Your task -> Would you print each of the entries below precisely as given?

··· Study material

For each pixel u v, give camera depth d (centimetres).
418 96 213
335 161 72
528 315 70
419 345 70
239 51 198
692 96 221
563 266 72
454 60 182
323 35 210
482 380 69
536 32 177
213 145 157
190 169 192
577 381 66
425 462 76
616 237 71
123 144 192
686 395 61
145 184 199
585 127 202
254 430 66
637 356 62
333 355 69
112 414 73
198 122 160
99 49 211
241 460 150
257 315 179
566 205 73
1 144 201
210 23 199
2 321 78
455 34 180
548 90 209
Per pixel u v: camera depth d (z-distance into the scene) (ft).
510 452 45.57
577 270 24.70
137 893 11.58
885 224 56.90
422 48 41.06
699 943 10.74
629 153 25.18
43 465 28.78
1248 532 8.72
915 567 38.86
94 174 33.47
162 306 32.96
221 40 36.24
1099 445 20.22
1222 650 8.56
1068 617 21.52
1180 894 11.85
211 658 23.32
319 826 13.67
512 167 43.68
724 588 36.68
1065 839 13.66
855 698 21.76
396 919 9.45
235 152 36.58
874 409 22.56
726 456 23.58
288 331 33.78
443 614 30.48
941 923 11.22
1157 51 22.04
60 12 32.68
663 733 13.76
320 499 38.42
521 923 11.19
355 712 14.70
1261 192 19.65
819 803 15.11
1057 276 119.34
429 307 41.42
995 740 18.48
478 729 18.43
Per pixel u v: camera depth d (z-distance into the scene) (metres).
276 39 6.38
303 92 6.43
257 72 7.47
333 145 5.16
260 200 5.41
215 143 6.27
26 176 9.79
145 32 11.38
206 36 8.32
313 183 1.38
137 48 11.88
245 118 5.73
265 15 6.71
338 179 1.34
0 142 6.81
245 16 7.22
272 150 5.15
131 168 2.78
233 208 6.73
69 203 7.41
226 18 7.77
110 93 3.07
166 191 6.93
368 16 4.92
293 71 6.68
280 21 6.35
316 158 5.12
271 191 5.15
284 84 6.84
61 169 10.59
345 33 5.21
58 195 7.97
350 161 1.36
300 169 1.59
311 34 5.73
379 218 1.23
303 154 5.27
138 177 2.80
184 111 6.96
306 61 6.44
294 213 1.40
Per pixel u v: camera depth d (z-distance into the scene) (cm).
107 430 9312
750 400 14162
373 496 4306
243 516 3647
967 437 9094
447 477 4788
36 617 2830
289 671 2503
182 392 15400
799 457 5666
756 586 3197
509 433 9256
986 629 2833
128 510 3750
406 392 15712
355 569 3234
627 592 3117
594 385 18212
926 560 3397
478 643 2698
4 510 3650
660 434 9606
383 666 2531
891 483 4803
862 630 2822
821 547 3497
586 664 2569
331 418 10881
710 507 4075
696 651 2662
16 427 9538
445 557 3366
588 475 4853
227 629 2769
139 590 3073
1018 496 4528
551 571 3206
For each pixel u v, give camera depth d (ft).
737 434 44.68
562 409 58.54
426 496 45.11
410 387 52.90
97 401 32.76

······

Solved exercise ->
For each pixel u v, give camera depth d (centimetres).
418 96 213
335 161 72
528 315 70
419 345 70
239 51 198
692 96 221
563 266 72
454 60 182
323 35 210
482 380 69
536 32 177
213 145 157
190 169 192
577 381 66
425 462 76
616 237 71
123 144 192
686 395 61
145 184 199
585 127 202
254 430 66
637 356 62
333 355 69
112 414 73
198 122 160
99 49 211
241 460 150
257 315 179
566 205 73
1 144 201
210 23 199
2 321 78
455 34 180
548 90 209
Per pixel u v: camera depth d (z-distance into the scene) (ft).
510 452 45.57
577 270 24.70
137 893 11.58
885 224 56.90
422 48 41.06
699 943 10.74
629 153 25.18
43 465 28.78
1248 532 8.72
915 567 38.86
94 174 33.47
162 306 32.96
221 40 36.24
1099 445 20.22
1222 650 8.56
1068 617 21.52
1180 894 11.85
211 658 23.32
319 826 13.67
512 167 43.68
724 588 36.68
1065 839 13.66
855 698 21.76
396 919 9.45
235 152 36.58
874 409 22.56
726 456 23.58
288 331 33.78
443 614 30.48
941 923 11.22
1157 51 22.04
60 12 32.68
663 733 13.76
320 499 38.42
521 923 11.19
355 712 14.70
1261 192 19.65
819 803 15.11
1057 276 119.34
429 307 41.42
995 740 18.48
478 729 18.43
Per pixel u v: camera depth d (z-distance into the scene) (metres).
276 39 6.38
303 92 6.43
257 72 7.47
333 145 5.16
260 200 5.41
215 143 6.27
26 176 9.79
145 32 11.38
206 36 8.32
313 183 1.38
137 48 11.88
245 118 5.73
265 15 6.71
338 179 1.34
0 142 6.81
245 16 7.22
272 150 5.15
131 168 2.78
233 208 6.73
69 203 7.41
226 18 7.77
110 93 3.07
166 191 6.93
368 16 4.92
293 71 6.68
280 21 6.35
316 158 5.12
271 191 5.15
284 84 6.84
61 169 10.59
345 33 5.21
58 195 7.97
350 161 1.36
300 169 1.59
311 34 5.73
379 218 1.23
303 154 5.27
138 177 2.80
184 111 6.96
306 61 6.44
294 213 1.40
Per pixel u v: camera depth d (z-distance into the scene) (cm).
107 430 9312
750 400 14162
373 496 4306
243 516 3647
967 437 9094
447 477 4788
36 617 2830
289 671 2503
182 392 15400
799 457 5666
756 586 3197
509 433 9256
986 629 2833
128 510 3750
406 392 15712
355 569 3234
627 592 3117
594 385 18212
926 560 3397
478 643 2698
4 510 3650
660 434 9606
383 666 2531
891 483 4803
862 630 2822
821 547 3497
586 664 2569
331 418 10881
710 507 4075
696 651 2662
16 427 9538
445 557 3366
588 475 4853
227 629 2769
139 590 3073
1018 496 4528
551 571 3206
For each pixel u v, give camera depth d (ft).
737 434 44.68
562 409 58.54
426 496 45.11
410 387 52.90
97 401 32.76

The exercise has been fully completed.